### INSTRUCTIONS FOR THE TASK
When you retype the records that follow, keep each word as it is and drop any pictures.

Saved data entries
________________

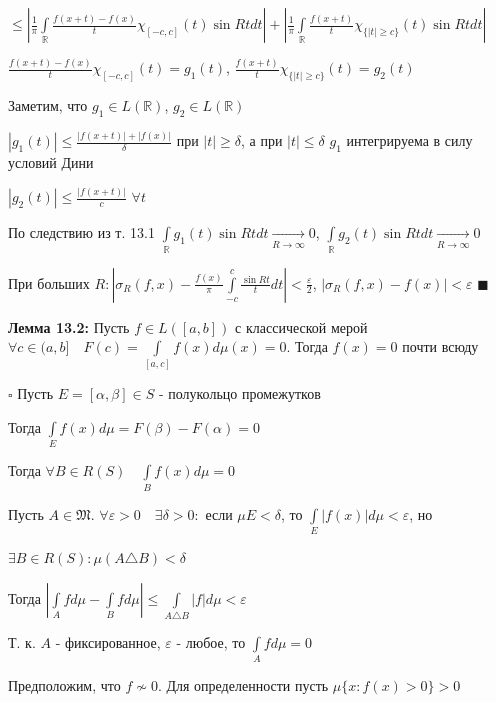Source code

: \documentclass[a4paper]{report}
\begin{document}
\noindent$\le\left|\displaystyle\frac1\pi\displaystyle\int\limits_{\mathbb R}\frac{f(x+t)-f(x)}{t}\chi_{[-c,c]}(t)\sin Rtdt\right|+\left|\displaystyle\frac1\pi\displaystyle\int\limits_{\mathbb R}\frac{f(x+t)}{t}\chi_{\{|t|\ge c\}}(t)\sin Rtdt\right|$

$\displaystyle\frac{f(x+t)-f(x)}{t}\chi_{[-c,c]}(t)=g_1(t)$, $\displaystyle\frac{f(x+t)}{t}\chi_{\{|t|\ge c\}}(t)=g_2(t)$

Заметим, что $g_1\in L(\mathbb R)$, $g_2\in L(\mathbb R)$

$|g_1(t)|\le\displaystyle\frac{|f(x+t)|+|f(x)|}{\delta}$ при $|t|\ge\delta$, а при $|t|\le\delta$ $g_1$ интегрируема в силу условий Дини

$|g_2(t)|\le\displaystyle\frac{|f(x+t)|}{c}$ $\forall t$

По следствию из т. 13.1 $\displaystyle\int\limits_{\mathbb R}g_1(t)\sin Rtdt\xrightarrow[R\to\infty]{}0$, $\displaystyle\int\limits_{\mathbb R}g_2(t)\sin Rtdt\xrightarrow[R\to\infty]{}0$

При больших $R\colon\left|\sigma_R(f,x)-\displaystyle\frac{f(x)}{\pi}\displaystyle\int\limits_{-c}^c\frac{\sin Rt}{t}dt\right|<\displaystyle\frac{\varepsilon}{2}$, $\left|\sigma_R(f,x)-f(x)\right|<\varepsilon$ $\blacksquare$
\bigskip

\noindent\textbf{Лемма 13.2:} Пусть $f\in L([a,b])$ с классической мерой $\forall c\in(a,b]\quad F(c)=\displaystyle\int\limits_{[a,c]}f(x)d\mu(x)=0$. Тогда $f(x)=0$ почти всюду

\noindent $\square$ Пусть $E=[\alpha,\beta]\in S$ - полукольцо промежутков

Тогда $\displaystyle\int\limits_E f(x)d\mu=F(\beta)-F(\alpha)=0$

Тогда $\forall B\in R(S)\quad\displaystyle\int\limits_B f(x)d\mu=0$

Пусть $A\in\mathfrak M$. $\forall\varepsilon>0\quad\exists\delta>0\colon$ если $\mu E<\delta$, то $\displaystyle\int\limits_E|f(x)|d\mu<\varepsilon$, но 

\noindent $\exists B\in R(S)\colon\mu(A\triangle B)<\delta$

Тогда $\left|\displaystyle\int\limits_A fd\mu-\displaystyle\int\limits_B fd\mu\right|\le\displaystyle\int\limits_{A\triangle B}|f|d\mu<\varepsilon$

Т. к. $A$ - фиксированное, $\varepsilon$ - любое, то $\displaystyle\int\limits_A fd\mu=0$

Предположим, что $f\nsim0$. Для определенности пусть $\mu\{x\colon f(x)>0\}>0$
\end{document}
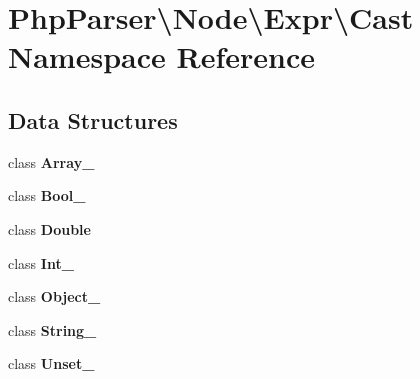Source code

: \section{Php\+Parser\textbackslash{}Node\textbackslash{}Expr\textbackslash{}Cast Namespace Reference}
\label{namespace_php_parser_1_1_node_1_1_expr_1_1_cast}
\subsection*{Data Structures}
\begin{DoxyCompactItemize}
\item 
class {\bf Array\+\_\+}
\item 
class {\bf Bool\+\_\+}
\item 
class {\bf Double}
\item 
class {\bf Int\+\_\+}
\item 
class {\bf Object\+\_\+}
\item 
class {\bf String\+\_\+}
\item 
class {\bf Unset\+\_\+}
\end{DoxyCompactItemize}
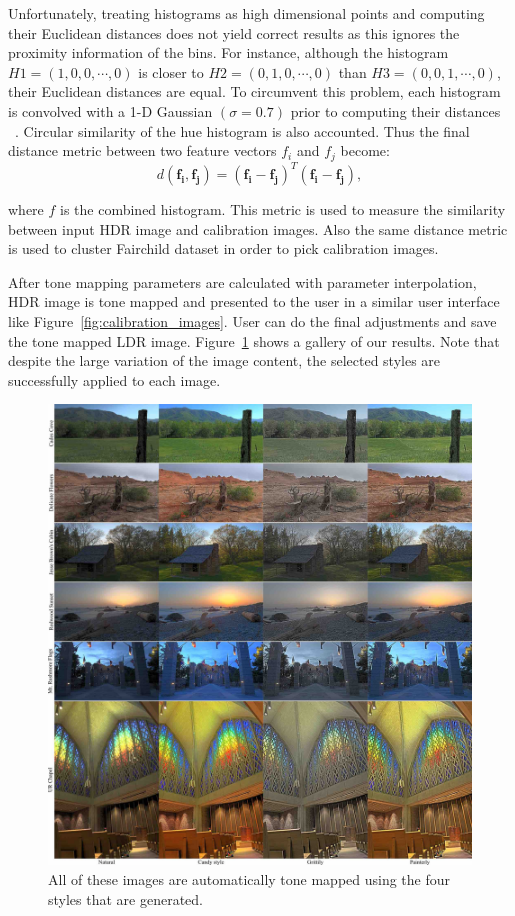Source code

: Unfortunately, treating histograms as high dimensional points and computing their Euclidean distances does not yield correct results as this ignores the proximity information of the bins. For instance, although the histogram $H1 = (1, 0, 0, \cdots, 0)$ is closer to
$H2 = (0, 1, 0, \cdots, 0)$ than $H3 = (0, 0, 1, \cdots, 0)$, their Euclidean distances are equal. To circumvent this problem, each histogram is convolved with a 1-D Gaussian $(\sigma = 0.7)$ prior to computing their distances ~\cite{Ben2006}. Circular similarity of the hue histogram is also accounted. Thus the final distance metric between two feature vectors \textbf{$f_i$} and \textbf{$f_j$} become:
\begin{equation}
    d(\mathbf{f_i, f_j}) = \mathbf{(f_i - f_j)}^T\mathbf{(f_i-f_j)},
\end{equation}

where \textbf{$f$} is the combined histogram. This metric is used to measure the similarity between input HDR image and calibration images. Also the same distance metric is used to cluster Fairchild dataset in order to pick calibration images.

After tone mapping parameters are calculated with parameter interpolation, HDR image is tone mapped and presented to the user in a similar user interface like Figure~\ref{fig:calibration_images}. User can do the final adjustments and save the tone mapped LDR image. Figure~\ref{fig:gallery} shows a gallery of our results. Note that despite the large variation of the image content, the selected styles are successfully applied to each image.

\begin{figure}
\begin{center}
\includegraphics[width=\textwidth]{figures/chapter5/style_based/gallery_small.jpg}
\caption{All of these images are automatically tone mapped using the four styles that are generated.}
\label{fig:gallery}
\end{center}
\end{figure}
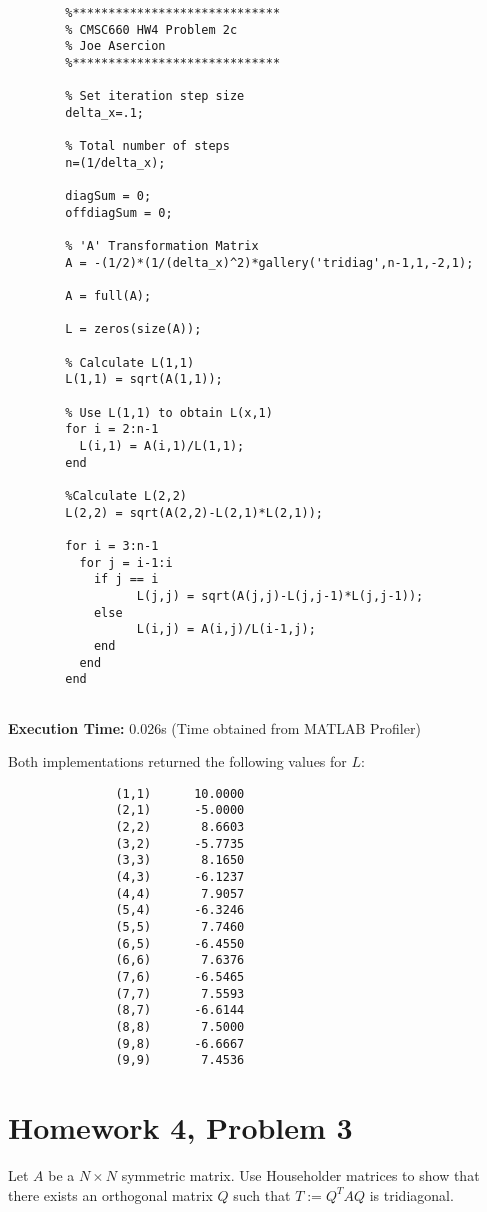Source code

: \documentclass{article}
\newcommand{\n}{\newline}
\begin{document}
		\begin{lstlisting}
		%*****************************
		% CMSC660 HW4 Problem 2c
		% Joe Asercion
		%***************************** 
		
		% Set iteration step size
		delta_x=.1;
		
		% Total number of steps
		n=(1/delta_x);
		
		diagSum = 0;
		offdiagSum = 0;
		
		% 'A' Transformation Matrix
		A = -(1/2)*(1/(delta_x)^2)*gallery('tridiag',n-1,1,-2,1);
		
		A = full(A);
		
		L = zeros(size(A));
		
		% Calculate L(1,1)
		L(1,1) = sqrt(A(1,1));
		
		% Use L(1,1) to obtain L(x,1)
		for i = 2:n-1
		  L(i,1) = A(i,1)/L(1,1);
		end
		
		%Calculate L(2,2)
		L(2,2) = sqrt(A(2,2)-L(2,1)*L(2,1));
		
		for i = 3:n-1
		  for j = i-1:i
			if j == i
		          L(j,j) = sqrt(A(j,j)-L(j,j-1)*L(j,j-1));
			else
		          L(i,j) = A(i,j)/L(i-1,j);
		    end
		  end
	    end
		
		\end{lstlisting}
		
		\begin{flushleft}
			\textbf{Execution Time: } 0.026s
			(Time obtained from MATLAB Profiler)\n
			
		Both implementations returned the following values for $L$:
		
		\begin{lstlisting}
			   (1,1)      10.0000
			   (2,1)      -5.0000
			   (2,2)       8.6603
			   (3,2)      -5.7735
			   (3,3)       8.1650
			   (4,3)      -6.1237
			   (4,4)       7.9057
			   (5,4)      -6.3246
			   (5,5)       7.7460
			   (6,5)      -6.4550
			   (6,6)       7.6376
			   (7,6)      -6.5465
			   (7,7)       7.5593
			   (8,7)      -6.6144
			   (8,8)       7.5000
			   (9,8)      -6.6667
			   (9,9)       7.4536
		\end{lstlisting}
		
	\end{flushleft}
	\section{Homework 4, Problem 3}
	Let $A$ be a $N\times N$ symmetric matrix.  Use Householder matrices to show that there exists an orthogonal matrix $Q$ such that $T:=Q^{T}AQ$ is tridiagonal.
	
\end{document}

________________

### RESULT OF THIS TASK
Source code

: \documentclass[a4paper]{report}
\begin{document}
\noindent$\le\left|\displaystyle\frac1\pi\displaystyle\int\limits_{\mathbb R}\frac{f(x+t)-f(x)}{t}\chi_{[-c,c]}(t)\sin Rtdt\right|+\left|\displaystyle\frac1\pi\displaystyle\int\limits_{\mathbb R}\frac{f(x+t)}{t}\chi_{\{|t|\ge c\}}(t)\sin Rtdt\right|$

$\displaystyle\frac{f(x+t)-f(x)}{t}\chi_{[-c,c]}(t)=g_1(t)$, $\displaystyle\frac{f(x+t)}{t}\chi_{\{|t|\ge c\}}(t)=g_2(t)$

Заметим, что $g_1\in L(\mathbb R)$, $g_2\in L(\mathbb R)$

$|g_1(t)|\le\displaystyle\frac{|f(x+t)|+|f(x)|}{\delta}$ при $|t|\ge\delta$, а при $|t|\le\delta$ $g_1$ интегрируема в силу условий Дини

$|g_2(t)|\le\displaystyle\frac{|f(x+t)|}{c}$ $\forall t$

По следствию из т. 13.1 $\displaystyle\int\limits_{\mathbb R}g_1(t)\sin Rtdt\xrightarrow[R\to\infty]{}0$, $\displaystyle\int\limits_{\mathbb R}g_2(t)\sin Rtdt\xrightarrow[R\to\infty]{}0$

При больших $R\colon\left|\sigma_R(f,x)-\displaystyle\frac{f(x)}{\pi}\displaystyle\int\limits_{-c}^c\frac{\sin Rt}{t}dt\right|<\displaystyle\frac{\varepsilon}{2}$, $\left|\sigma_R(f,x)-f(x)\right|<\varepsilon$ $\blacksquare$
\bigskip

\noindent\textbf{Лемма 13.2:} Пусть $f\in L([a,b])$ с классической мерой $\forall c\in(a,b]\quad F(c)=\displaystyle\int\limits_{[a,c]}f(x)d\mu(x)=0$. Тогда $f(x)=0$ почти всюду

\noindent $\square$ Пусть $E=[\alpha,\beta]\in S$ - полукольцо промежутков

Тогда $\displaystyle\int\limits_E f(x)d\mu=F(\beta)-F(\alpha)=0$

Тогда $\forall B\in R(S)\quad\displaystyle\int\limits_B f(x)d\mu=0$

Пусть $A\in\mathfrak M$. $\forall\varepsilon>0\quad\exists\delta>0\colon$ если $\mu E<\delta$, то $\displaystyle\int\limits_E|f(x)|d\mu<\varepsilon$, но 

\noindent $\exists B\in R(S)\colon\mu(A\triangle B)<\delta$

Тогда $\left|\displaystyle\int\limits_A fd\mu-\displaystyle\int\limits_B fd\mu\right|\le\displaystyle\int\limits_{A\triangle B}|f|d\mu<\varepsilon$

Т. к. $A$ - фиксированное, $\varepsilon$ - любое, то $\displaystyle\int\limits_A fd\mu=0$

Предположим, что $f\nsim0$. Для определенности пусть $\mu\{x\colon f(x)>0\}>0$
\end{document}
Source code

: \section{Php\+Parser\textbackslash{}Node\textbackslash{}Expr\textbackslash{}Cast Namespace Reference}
\label{namespace_php_parser_1_1_node_1_1_expr_1_1_cast}
\subsection*{Data Structures}
\begin{DoxyCompactItemize}
\item 
class {\bf Array\+\_\+}
\item 
class {\bf Bool\+\_\+}
\item 
class {\bf Double}
\item 
class {\bf Int\+\_\+}
\item 
class {\bf Object\+\_\+}
\item 
class {\bf String\+\_\+}
\item 
class {\bf Unset\+\_\+}
\end{DoxyCompactItemize}
Source code

: Unfortunately, treating histograms as high dimensional points and computing their Euclidean distances does not yield correct results as this ignores the proximity information of the bins. For instance, although the histogram $H1 = (1, 0, 0, \cdots, 0)$ is closer to
$H2 = (0, 1, 0, \cdots, 0)$ than $H3 = (0, 0, 1, \cdots, 0)$, their Euclidean distances are equal. To circumvent this problem, each histogram is convolved with a 1-D Gaussian $(\sigma = 0.7)$ prior to computing their distances ~\cite{Ben2006}. Circular similarity of the hue histogram is also accounted. Thus the final distance metric between two feature vectors \textbf{$f_i$} and \textbf{$f_j$} become:
\begin{equation}
    d(\mathbf{f_i, f_j}) = \mathbf{(f_i - f_j)}^T\mathbf{(f_i-f_j)},
\end{equation}

where \textbf{$f$} is the combined histogram. This metric is used to measure the similarity between input HDR image and calibration images. Also the same distance metric is used to cluster Fairchild dataset in order to pick calibration images.

After tone mapping parameters are calculated with parameter interpolation, HDR image is tone mapped and presented to the user in a similar user interface like Figure~\ref{fig:calibration_images}. User can do the final adjustments and save the tone mapped LDR image. Figure~\ref{fig:gallery} shows a gallery of our results. Note that despite the large variation of the image content, the selected styles are successfully applied to each image.

\begin{figure}
\begin{center}
\includegraphics[width=\textwidth]{figures/chapter5/style_based/gallery_small.jpg}
\caption{All of these images are automatically tone mapped using the four styles that are generated.}
\label{fig:gallery}
\end{center}
\end{figure}
Source code

: \documentclass{article}
\newcommand{\n}{\newline}
\begin{document}
		\begin{lstlisting}
		%*****************************
		% CMSC660 HW4 Problem 2c
		% Joe Asercion
		%***************************** 
		
		% Set iteration step size
		delta_x=.1;
		
		% Total number of steps
		n=(1/delta_x);
		
		diagSum = 0;
		offdiagSum = 0;
		
		% 'A' Transformation Matrix
		A = -(1/2)*(1/(delta_x)^2)*gallery('tridiag',n-1,1,-2,1);
		
		A = full(A);
		
		L = zeros(size(A));
		
		% Calculate L(1,1)
		L(1,1) = sqrt(A(1,1));
		
		% Use L(1,1) to obtain L(x,1)
		for i = 2:n-1
		  L(i,1) = A(i,1)/L(1,1);
		end
		
		%Calculate L(2,2)
		L(2,2) = sqrt(A(2,2)-L(2,1)*L(2,1));
		
		for i = 3:n-1
		  for j = i-1:i
			if j == i
		          L(j,j) = sqrt(A(j,j)-L(j,j-1)*L(j,j-1));
			else
		          L(i,j) = A(i,j)/L(i-1,j);
		    end
		  end
	    end
		
		\end{lstlisting}
		
		\begin{flushleft}
			\textbf{Execution Time: } 0.026s
			(Time obtained from MATLAB Profiler)\n
			
		Both implementations returned the following values for $L$:
		
		\begin{lstlisting}
			   (1,1)      10.0000
			   (2,1)      -5.0000
			   (2,2)       8.6603
			   (3,2)      -5.7735
			   (3,3)       8.1650
			   (4,3)      -6.1237
			   (4,4)       7.9057
			   (5,4)      -6.3246
			   (5,5)       7.7460
			   (6,5)      -6.4550
			   (6,6)       7.6376
			   (7,6)      -6.5465
			   (7,7)       7.5593
			   (8,7)      -6.6144
			   (8,8)       7.5000
			   (9,8)      -6.6667
			   (9,9)       7.4536
		\end{lstlisting}
		
	\end{flushleft}
	\section{Homework 4, Problem 3}
	Let $A$ be a $N\times N$ symmetric matrix.  Use Householder matrices to show that there exists an orthogonal matrix $Q$ such that $T:=Q^{T}AQ$ is tridiagonal.
	
\end{document}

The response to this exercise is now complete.